26 October 2016
Publication of Supplementary Prospectus
The following Supplementary Prospectus has been approved by the UK Listing Authority and is available for viewing:
Supplementary Prospectus dated 26 October 2016 (the "Supplementary Prospectus") relating to the Credit Linked Note Programme of Lloyds Bank plc and Lloyds Banking Group plc
The Supplementary Prospectus should be read and construed in conjunction with the base prospectus dated 17 May 2016 and the supplementary prospectus dated 29 July 2016 (the "Base Prospectus").
To view the Supplementary Prospectus, please paste the following URL into the address bar of your browser:
http://www.rns-pdf.londonstockexchange.com/rns/5459N_-2016-10-26.pdf
The Supplementary Prospectus has been submitted to the National Storage Mechanism and will shortly be available for inspection at: www.Hemscott.com/nsm.do.
For further information, please contact:
Investor Relations:
Douglas Radcliffe
Investor Relations Director
Tel: +44 20 7356 1571
Email: douglas.radcliffe@finance.lloydsbanking.com
Corporate Affairs:
Matt Smith
Head of Corporate Media
Tel: +44 20 7356 3522
E-mail: matt.smith@lloydsbanking.com
Lloyds Bank plc
Registered Office
25 Gresham Street
London
EC2V 7HN
Lloyds Banking Group plc
Registered Office
The Mound
Edinburgh
EH1 1YZ
DISCLAIMER - INTENDED ADDRESSEES
Please note that the information contained in this announcement and the Supplementary Prospectus may be addressed to and/or targeted at persons who are residents of particular countries (specified in the Base Prospectus) only and is not intended for use and should not be relied upon by any person outside these countries and/or to whom this announcement and the Supplementary Prospectus are not addressed. Prior to relying on the information contained in this announcement and the Supplementary Prospectus, you must ascertain from the Base Prospectus whether or not you are one of the intended addressees of the information contained in this announcement and the Supplementary Prospectus.

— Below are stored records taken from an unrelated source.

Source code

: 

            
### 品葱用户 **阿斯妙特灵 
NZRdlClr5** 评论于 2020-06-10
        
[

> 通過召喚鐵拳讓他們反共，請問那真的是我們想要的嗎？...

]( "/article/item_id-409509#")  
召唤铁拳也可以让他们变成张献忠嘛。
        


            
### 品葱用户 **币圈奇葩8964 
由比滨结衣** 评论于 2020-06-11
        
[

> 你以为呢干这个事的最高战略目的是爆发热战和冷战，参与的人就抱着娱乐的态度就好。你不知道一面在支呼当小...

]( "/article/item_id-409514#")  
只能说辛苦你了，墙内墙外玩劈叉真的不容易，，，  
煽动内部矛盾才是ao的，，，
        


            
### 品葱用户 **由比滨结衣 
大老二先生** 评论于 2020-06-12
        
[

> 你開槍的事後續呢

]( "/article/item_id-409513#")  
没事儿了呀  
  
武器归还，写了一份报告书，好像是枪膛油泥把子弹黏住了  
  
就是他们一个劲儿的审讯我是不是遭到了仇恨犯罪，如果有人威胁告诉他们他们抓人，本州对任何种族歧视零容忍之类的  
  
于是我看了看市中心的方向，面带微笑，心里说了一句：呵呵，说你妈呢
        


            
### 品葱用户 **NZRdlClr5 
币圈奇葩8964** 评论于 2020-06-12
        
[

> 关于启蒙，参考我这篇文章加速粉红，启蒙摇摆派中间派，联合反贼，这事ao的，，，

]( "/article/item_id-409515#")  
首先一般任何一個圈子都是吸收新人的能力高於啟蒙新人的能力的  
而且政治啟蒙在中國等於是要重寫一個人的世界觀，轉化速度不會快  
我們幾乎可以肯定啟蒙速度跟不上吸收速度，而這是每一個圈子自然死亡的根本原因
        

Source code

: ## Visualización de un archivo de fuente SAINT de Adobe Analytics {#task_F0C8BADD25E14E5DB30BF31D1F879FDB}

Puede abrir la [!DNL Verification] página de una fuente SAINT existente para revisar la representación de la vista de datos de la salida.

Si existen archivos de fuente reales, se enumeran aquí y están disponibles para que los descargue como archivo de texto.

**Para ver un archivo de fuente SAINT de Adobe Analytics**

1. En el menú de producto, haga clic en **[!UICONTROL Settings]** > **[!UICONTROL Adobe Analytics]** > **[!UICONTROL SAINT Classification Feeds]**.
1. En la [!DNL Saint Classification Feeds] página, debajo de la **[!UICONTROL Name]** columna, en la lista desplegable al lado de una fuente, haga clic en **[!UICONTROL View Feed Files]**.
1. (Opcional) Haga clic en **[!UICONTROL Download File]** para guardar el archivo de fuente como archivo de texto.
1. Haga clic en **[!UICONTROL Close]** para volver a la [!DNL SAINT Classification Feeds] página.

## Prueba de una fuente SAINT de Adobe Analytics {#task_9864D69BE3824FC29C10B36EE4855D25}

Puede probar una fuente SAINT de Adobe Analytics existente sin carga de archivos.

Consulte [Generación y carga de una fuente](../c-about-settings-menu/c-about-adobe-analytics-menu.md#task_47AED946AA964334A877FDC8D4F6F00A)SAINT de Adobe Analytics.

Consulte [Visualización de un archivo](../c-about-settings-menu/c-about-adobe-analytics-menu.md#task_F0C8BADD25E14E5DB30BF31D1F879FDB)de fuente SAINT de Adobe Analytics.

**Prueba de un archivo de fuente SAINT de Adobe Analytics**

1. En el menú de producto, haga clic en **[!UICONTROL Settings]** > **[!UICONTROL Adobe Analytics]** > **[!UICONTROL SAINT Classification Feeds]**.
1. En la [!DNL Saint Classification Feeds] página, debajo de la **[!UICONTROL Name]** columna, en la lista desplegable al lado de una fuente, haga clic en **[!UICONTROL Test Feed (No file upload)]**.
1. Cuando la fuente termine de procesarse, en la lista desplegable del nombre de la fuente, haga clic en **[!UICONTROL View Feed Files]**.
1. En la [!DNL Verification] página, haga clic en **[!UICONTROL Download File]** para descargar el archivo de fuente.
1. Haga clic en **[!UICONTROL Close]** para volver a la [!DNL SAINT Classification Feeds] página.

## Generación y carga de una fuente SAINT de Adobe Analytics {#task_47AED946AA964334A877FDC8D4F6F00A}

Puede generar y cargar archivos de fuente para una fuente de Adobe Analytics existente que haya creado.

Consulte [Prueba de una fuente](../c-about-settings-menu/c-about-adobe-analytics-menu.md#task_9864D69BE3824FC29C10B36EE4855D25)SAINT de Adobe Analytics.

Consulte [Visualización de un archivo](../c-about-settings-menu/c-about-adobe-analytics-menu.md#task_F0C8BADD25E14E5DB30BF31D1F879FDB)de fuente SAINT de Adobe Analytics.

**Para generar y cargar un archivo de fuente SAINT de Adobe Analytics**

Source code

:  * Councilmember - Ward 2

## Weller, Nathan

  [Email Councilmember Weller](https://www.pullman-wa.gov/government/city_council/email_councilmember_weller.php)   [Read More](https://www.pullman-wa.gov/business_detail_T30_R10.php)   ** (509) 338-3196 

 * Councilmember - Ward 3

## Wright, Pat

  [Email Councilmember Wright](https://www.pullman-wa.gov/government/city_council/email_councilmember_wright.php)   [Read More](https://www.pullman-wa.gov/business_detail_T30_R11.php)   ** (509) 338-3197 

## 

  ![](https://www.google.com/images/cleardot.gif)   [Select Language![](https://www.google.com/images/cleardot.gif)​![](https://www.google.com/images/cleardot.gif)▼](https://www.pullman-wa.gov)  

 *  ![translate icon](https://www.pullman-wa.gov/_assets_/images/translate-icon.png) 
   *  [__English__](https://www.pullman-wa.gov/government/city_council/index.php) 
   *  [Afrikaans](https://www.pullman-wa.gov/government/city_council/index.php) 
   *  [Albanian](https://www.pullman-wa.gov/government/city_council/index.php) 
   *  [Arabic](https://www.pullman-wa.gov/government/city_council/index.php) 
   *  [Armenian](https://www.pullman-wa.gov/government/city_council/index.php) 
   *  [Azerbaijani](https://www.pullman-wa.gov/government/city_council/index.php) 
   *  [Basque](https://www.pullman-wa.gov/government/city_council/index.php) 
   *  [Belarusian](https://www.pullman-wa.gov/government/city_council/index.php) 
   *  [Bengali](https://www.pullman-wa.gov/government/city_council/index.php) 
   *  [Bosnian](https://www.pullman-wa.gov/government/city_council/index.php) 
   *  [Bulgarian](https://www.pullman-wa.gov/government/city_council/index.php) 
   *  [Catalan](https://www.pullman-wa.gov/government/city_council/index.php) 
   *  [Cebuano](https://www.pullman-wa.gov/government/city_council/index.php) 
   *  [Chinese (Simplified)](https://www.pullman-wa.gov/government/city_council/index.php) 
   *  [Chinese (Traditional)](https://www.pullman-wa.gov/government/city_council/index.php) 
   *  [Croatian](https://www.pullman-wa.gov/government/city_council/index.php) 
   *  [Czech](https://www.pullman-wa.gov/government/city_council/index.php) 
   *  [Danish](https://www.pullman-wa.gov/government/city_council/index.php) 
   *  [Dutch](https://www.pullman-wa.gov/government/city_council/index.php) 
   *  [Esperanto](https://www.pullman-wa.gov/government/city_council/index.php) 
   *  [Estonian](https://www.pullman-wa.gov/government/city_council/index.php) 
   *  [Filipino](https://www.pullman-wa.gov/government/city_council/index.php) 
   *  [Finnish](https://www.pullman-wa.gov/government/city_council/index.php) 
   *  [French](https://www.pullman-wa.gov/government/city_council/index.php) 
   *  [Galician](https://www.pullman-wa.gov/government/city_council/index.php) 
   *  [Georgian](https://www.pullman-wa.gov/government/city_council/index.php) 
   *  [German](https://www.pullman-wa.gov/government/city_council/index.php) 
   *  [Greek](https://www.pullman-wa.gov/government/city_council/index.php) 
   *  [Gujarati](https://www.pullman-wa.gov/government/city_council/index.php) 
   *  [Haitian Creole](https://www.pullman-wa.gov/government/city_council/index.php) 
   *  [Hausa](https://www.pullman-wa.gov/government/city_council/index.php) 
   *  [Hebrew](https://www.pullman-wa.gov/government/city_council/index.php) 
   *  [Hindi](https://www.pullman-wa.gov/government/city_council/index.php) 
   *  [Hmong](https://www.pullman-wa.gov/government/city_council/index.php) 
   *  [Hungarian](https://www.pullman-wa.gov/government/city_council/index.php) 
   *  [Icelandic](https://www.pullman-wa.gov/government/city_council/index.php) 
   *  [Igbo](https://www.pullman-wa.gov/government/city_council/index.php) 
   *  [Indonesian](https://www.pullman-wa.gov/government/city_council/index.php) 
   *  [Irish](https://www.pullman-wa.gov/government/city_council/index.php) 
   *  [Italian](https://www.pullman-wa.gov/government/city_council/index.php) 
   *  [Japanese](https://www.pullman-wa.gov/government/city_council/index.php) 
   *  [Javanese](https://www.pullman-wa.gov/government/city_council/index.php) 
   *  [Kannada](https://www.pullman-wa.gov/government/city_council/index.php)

In particular, this announcement and the Supplementary Prospectus do not constitute an offer or invitation to subscribe for, or purchase, securities in the United States or in any other jurisdiction where such an offer or invitation would be unlawful. This announcement and the Supplementary Prospectus are not for distribution in the United States. The securities described herein have not been, and will not be, registered under the U.S. Securities Act of 1933, as amended (the "Securities Act"), or under any relevant securities laws of any state of the United States of America and are subject to U.S. tax law requirements. Subject to certain exceptions, the securities may not be offered or sold within the United States or to, or for the account or benefit of, U.S. persons or to persons within the United States of America, as such terms are defined in Regulation S under the Securities Act. There will be no public offering of the securities in the United States. For a description of the restrictions on offers and sales of the securities described herein, please refer to the Supplementary Prospectus and Base Prospectus.
Your right to access this service is conditional upon complying with the above requirement.